Hi, I have had this jar for a while I call it my Christmas T mason jar as it has balls hanging from the end T in patent. its ground lip and the base is marked 1(reversed 4)2 in center. A light green aqua color with a little bit of whittling. Any info would be great. Thank you for looking and let me know what you think.


----------



## patent1858 (Mar 24, 2011)

A little closer picture.its not chipped just has a bubble next to T


----------



## GuntherHess (Mar 24, 2011)

looks like the embosser screwed up and started to do another N maybe then repaired it.


----------



## coreya (Mar 24, 2011)

Thats sure what it looks like, must have been a monday jar (still hung over) and a very poor peen job on top of that. Neat never the less.


----------



## dygger60 (Mar 24, 2011)

I agree with Gunther.....look like a mistake was made by the mold maker and it was corrected....all in all though it is a cool variation to have.....
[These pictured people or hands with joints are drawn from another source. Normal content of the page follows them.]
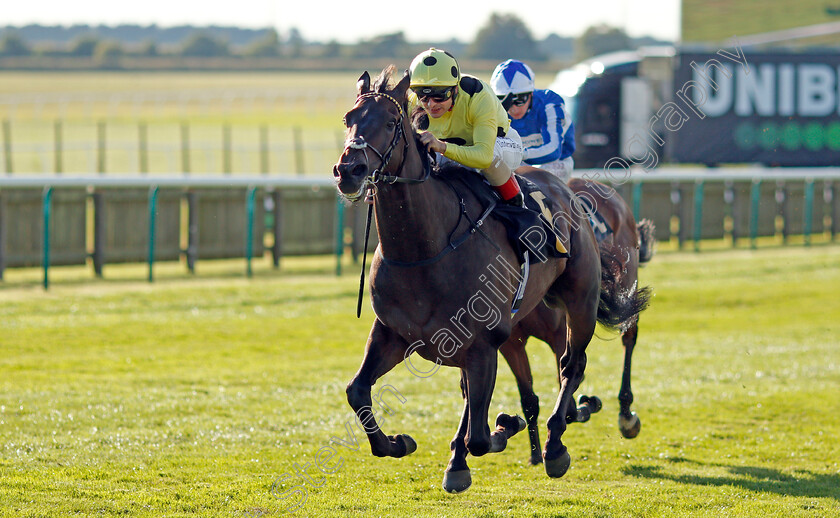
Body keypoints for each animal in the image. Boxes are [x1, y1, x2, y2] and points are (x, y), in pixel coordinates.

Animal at [498, 179, 656, 468]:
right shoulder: (511, 342)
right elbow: (529, 398)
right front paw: (533, 451)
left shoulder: (562, 332)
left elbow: (569, 380)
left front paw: (582, 407)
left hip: (625, 285)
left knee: (629, 338)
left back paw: (626, 414)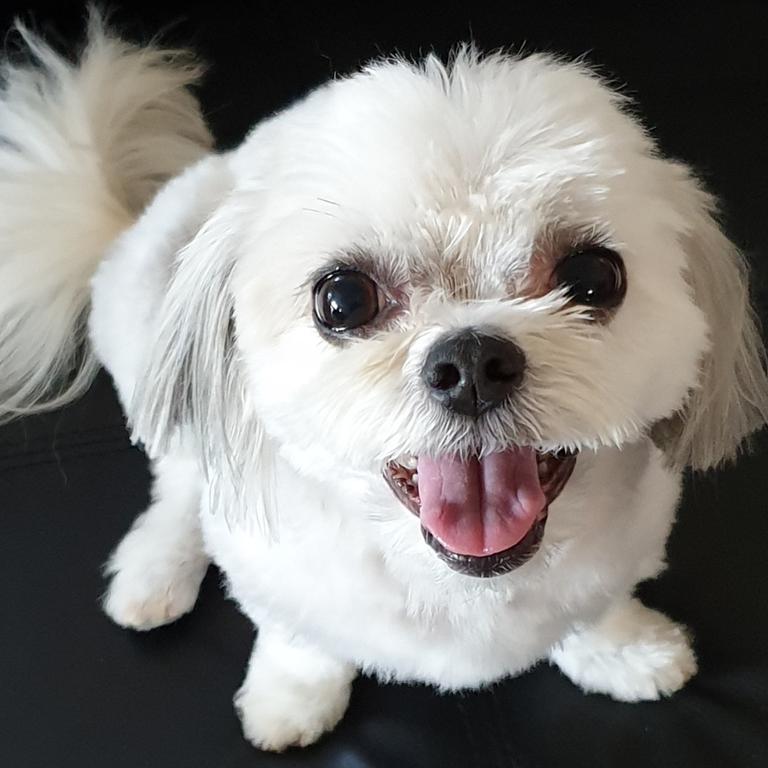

    Usuallly you see an entire word erased  or "pinned out".....not one letter....nice.

    David

    I am having a friend tumble a dead clear  Masons Patent quart where all the "N" are reversed....


----------



## RED Matthews (Mar 24, 2011)

Well it is a nice example of a glass mold makers mistake.  I like these anomalies of error.  When it is done, they can't just throw the mold away.  Thanks for showing the pictures to us.  RED Matthews


----------



## patent1858 (Mar 24, 2011)

Thanks everyone for looking and the info!


----------



## surfaceone (Mar 25, 2011)

Hey Christopher,

 Nice crude example, sir. 
	

	
	
		
		

		
		
	


	




 Puts me in mind of the pawnbrokers sign.  
	

	
	
		
		

		
		
	


	




 But with poor math skills.


----------